------ DATA SECTION

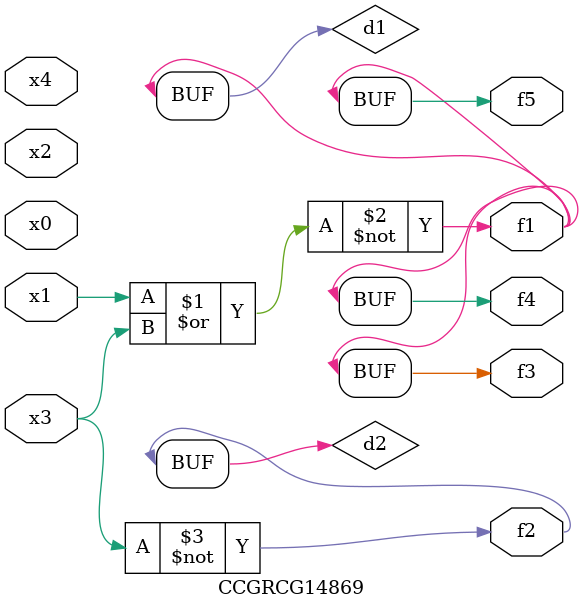
<source format=v>
module CCGRCG14869(
	input x0, x1, x2, x3, x4,
	output f1, f2, f3, f4, f5
);

	wire d1, d2;

	nor (d1, x1, x3);
	not (d2, x3);
	assign f1 = d1;
	assign f2 = d2;
	assign f3 = d1;
	assign f4 = d1;
	assign f5 = d1;
endmodule

</source>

------------

WHAT IS REQUIRED »
Using the records above, gather all lines where the string "assign" is present.

RESULT OF THE TASK »
	assign f1 = d1;
	assign f2 = d2;
	assign f3 = d1;
	assign f4 = d1;
	assign f5 = d1;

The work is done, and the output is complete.